For the time that the miniseries was made the special effects were also pretty good. By today's standards some of them look kind of fake but they manage to hold up enough to not be as laughable as some special effects from the same time would be. The makeup effects still hold up rather effectively in my opinion though. Anytime skin is ripped to reveal the reptile underneath, it looks fairly realistic. It certainly isn't perfect but it doesn't look anywhere as outdated as you would expect.

As abundant as the social commentary was in The Original Miniseries, The Final Battle seemed to drop most of that in favor of more and bigger action sequences. The writing and the storytelling also started to get much sloppier. The Final Battle mostly consisted of characters getting captured and then getting rescued. This scenario was repeated a few times during the three episodes of that miniseries and honestly it got a little repetitive and went on just a tad bit too long. And to be quite honest, the ending of the series doesn't make a whole lot of sense at all.

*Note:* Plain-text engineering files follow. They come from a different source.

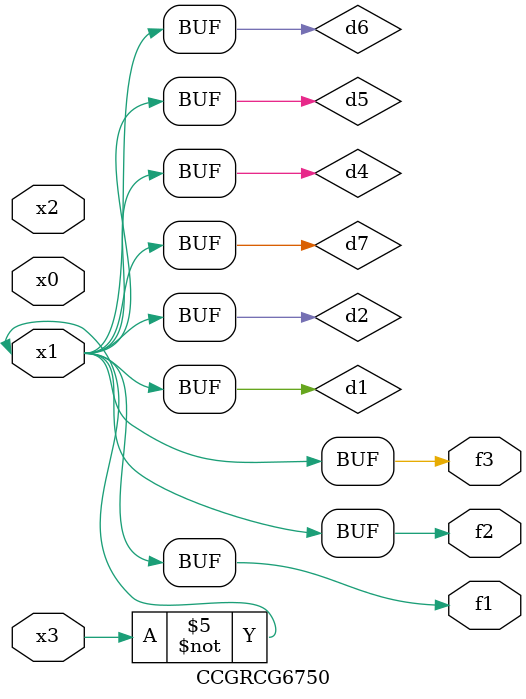
<source format=v>
module CCGRCG6750(
	input x0, x1, x2, x3,
	output f1, f2, f3
);

	wire d1, d2, d3, d4, d5, d6, d7;

	not (d1, x3);
	buf (d2, x1);
	xnor (d3, d1, d2);
	nor (d4, d1);
	buf (d5, d1, d2);
	buf (d6, d4, d5);
	nand (d7, d4);
	assign f1 = d6;
	assign f2 = d7;
	assign f3 = d6;
endmodule

</source>
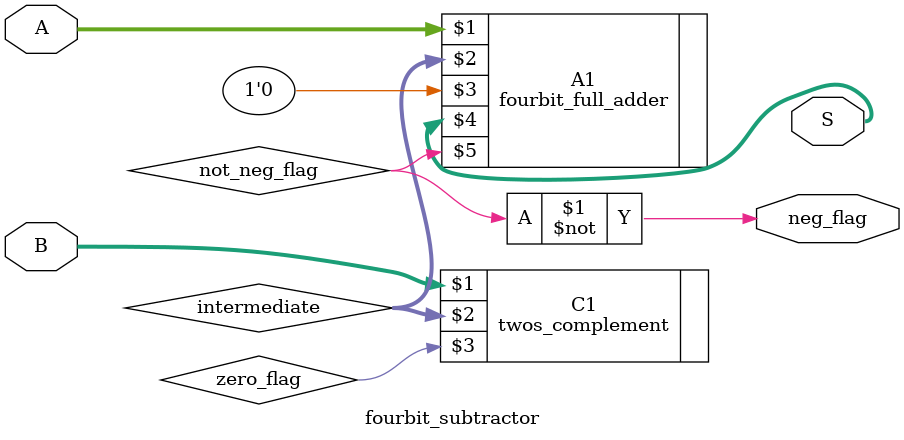
<source format=v>
`timescale 1ns / 1ps


module fourbit_subtractor(
    input [3:0] A,
    input [3:0] B,
    output [3:0] S,
    output neg_flag
    );
    
    wire [3:0] intermediate;
    wire not_neg_flag;
    wire zero_flag;
    
    twos_complement C1 (B, intermediate, zero_flag);
    fourbit_full_adder A1 (A, intermediate, 1'b0, S, not_neg_flag);
    
    assign neg_flag = ~(not_neg_flag);
    
endmodule

</source>
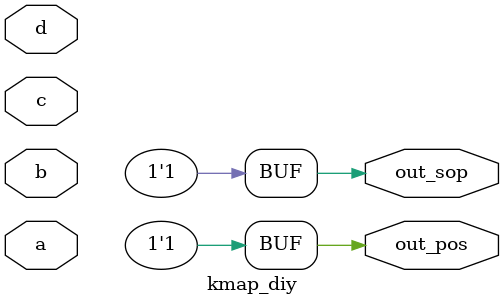
<source format=v>
`timescale 1ns / 1ps


module kmap_diy(
    input a,
    input b,
    input c,
    input d,
    output out_sop,
    output out_pos  ); 

    assign out_sop = 1;
    assign out_pos = 1;


endmodule
</source>
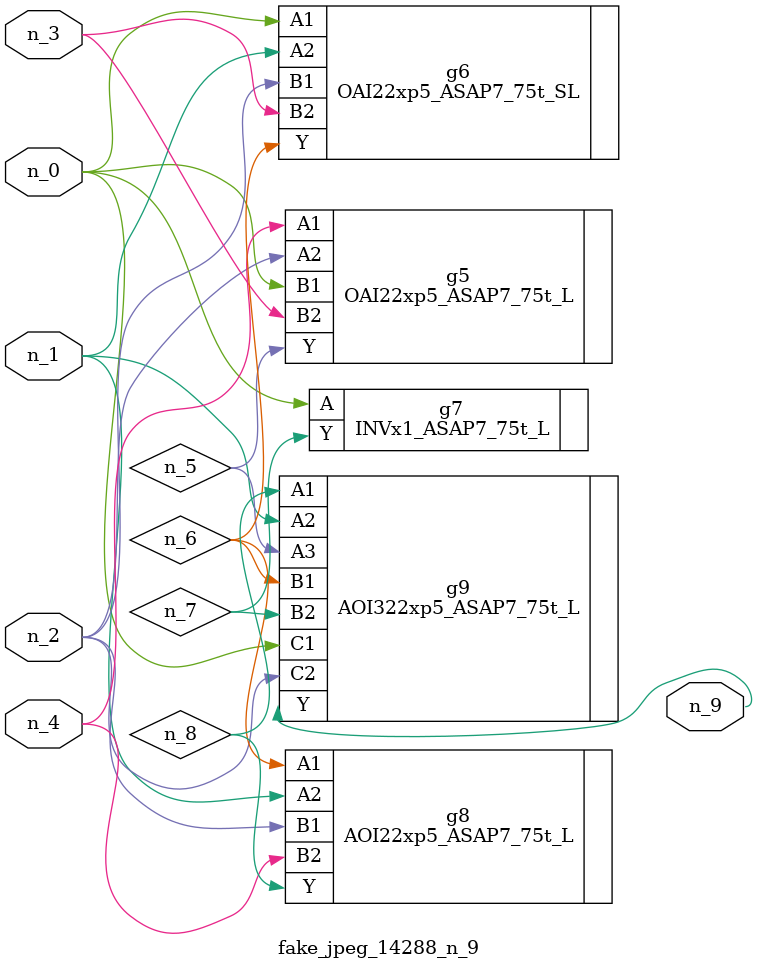
<source format=v>
module fake_jpeg_14288_n_9 (n_3, n_2, n_1, n_0, n_4, n_9);

input n_3;
input n_2;
input n_1;
input n_0;
input n_4;

output n_9;

wire n_8;
wire n_6;
wire n_5;
wire n_7;

OAI22xp5_ASAP7_75t_L g5 ( 
.A1(n_4),
.A2(n_2),
.B1(n_0),
.B2(n_3),
.Y(n_5)
);

OAI22xp5_ASAP7_75t_SL g6 ( 
.A1(n_0),
.A2(n_1),
.B1(n_2),
.B2(n_3),
.Y(n_6)
);

INVx1_ASAP7_75t_L g7 ( 
.A(n_0),
.Y(n_7)
);

AOI22xp5_ASAP7_75t_L g8 ( 
.A1(n_6),
.A2(n_1),
.B1(n_2),
.B2(n_4),
.Y(n_8)
);

AOI322xp5_ASAP7_75t_L g9 ( 
.A1(n_8),
.A2(n_1),
.A3(n_5),
.B1(n_6),
.B2(n_7),
.C1(n_0),
.C2(n_2),
.Y(n_9)
);


endmodule
</source>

Now, even though commentary is not the main focus of The Final Battle, it does manage to have a few things to say here and there. Since this part of the story focuses mostly on the resistance fighting The Visitors, there are several human characters in the film that are quite willing to sell out there own people just so they can live a little bit more comfortably. With people helping The Visitors we get a good look at just how far people will go when they are given a little taste of power.

Overall i would say that I really enjoyed the entire V miniseries. The Final Battle was certainly not a great conclusion to The Original Miniseries but it was still enjoyable to watch. If they had cut The Final Battle down to two episodes instead of three and cut out the part at the end with the sparkling little girl it probably could have been a lot better. I am certainly glad that I finally took the time to watch the series though. It was far better than I ever expected it to be.